Es ist Rätselhaft, ich bin vor 10 Minuten an den PC um etwas zu Surfen und stelle fest, dass meine kürzlich erstandene Festplatte "ST3200822A" Seagate Barracuda 7200 weg ist.
Ich wollte einem Bekannten einige meiner Fotos schicken und alle Ordner sind weg!
Daraufhin habe ich neu gestartet und die nun Platte wird im Arbeitsplatzt garnicht mehr angezeigt.
Mit Everest konnte ich Feststellen, dass sie zwar noch da ist und auch nicht sonderlich überhitzt ist - 
mit Partition Magic stellte sich dann heraus, dass der gesamte Speicherbereich unzugeordnet sei...
Ich hab dann auf die Wiederherstellung aktiviert, mit dem Resultat, dass die Platte nun wieder angezeigt wird, aber ohne irgendwelche Daten...einach weg...
Gibt es nun eine Möglichkeit, die Daten noch zu retten?
Es liegt mir viel daran, da ich erst kürzlich meine gesammelten Schallplatten digitalisiert haben und weiterhin auch viele Fotos und Videos aus als Erinnerung an meine Familienurlaube gespeichert waren.
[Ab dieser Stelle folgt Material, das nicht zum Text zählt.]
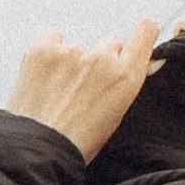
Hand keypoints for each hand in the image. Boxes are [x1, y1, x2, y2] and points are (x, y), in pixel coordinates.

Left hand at [9, 19, 161, 160]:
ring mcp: (71, 51)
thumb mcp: (115, 117)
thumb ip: (124, 84)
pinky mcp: (43, 49)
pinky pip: (52, 38)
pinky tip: (44, 77)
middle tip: (83, 88)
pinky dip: (48, 52)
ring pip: (77, 47)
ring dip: (70, 62)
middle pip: (108, 45)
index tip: (137, 36)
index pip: (144, 33)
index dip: (141, 33)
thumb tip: (132, 66)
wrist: (39, 151)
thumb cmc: (76, 144)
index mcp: (125, 77)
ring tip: (57, 92)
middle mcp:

Ich hoffe es gibt noch eine Möglichkeit...

Vielen Dank schoneinmal

Jack

edit: ich benutze Win2000 mit SP4


----------



## AndreG (12. September 2006)

Welches Dateisystem?

Mfg Andre


----------



## zyclop (13. September 2006)

Geh mal -> Rechtsklick auf Arbeitplatz ->Verwaltung -> Datenträgerverwaltung. Was siehst du da?
Es gibt Recovery Programme. freeware sowie auch Kostenpflichtige. GooGeln


----------



## DonKanaille (24. November 2010)

Gehe mal in Gerätemanager und mach ein rechts Klick auf Laufwerke ---> dann nach geänderter Hardware suchen. bei mir wurden sie dann wieder angezeigt.


----------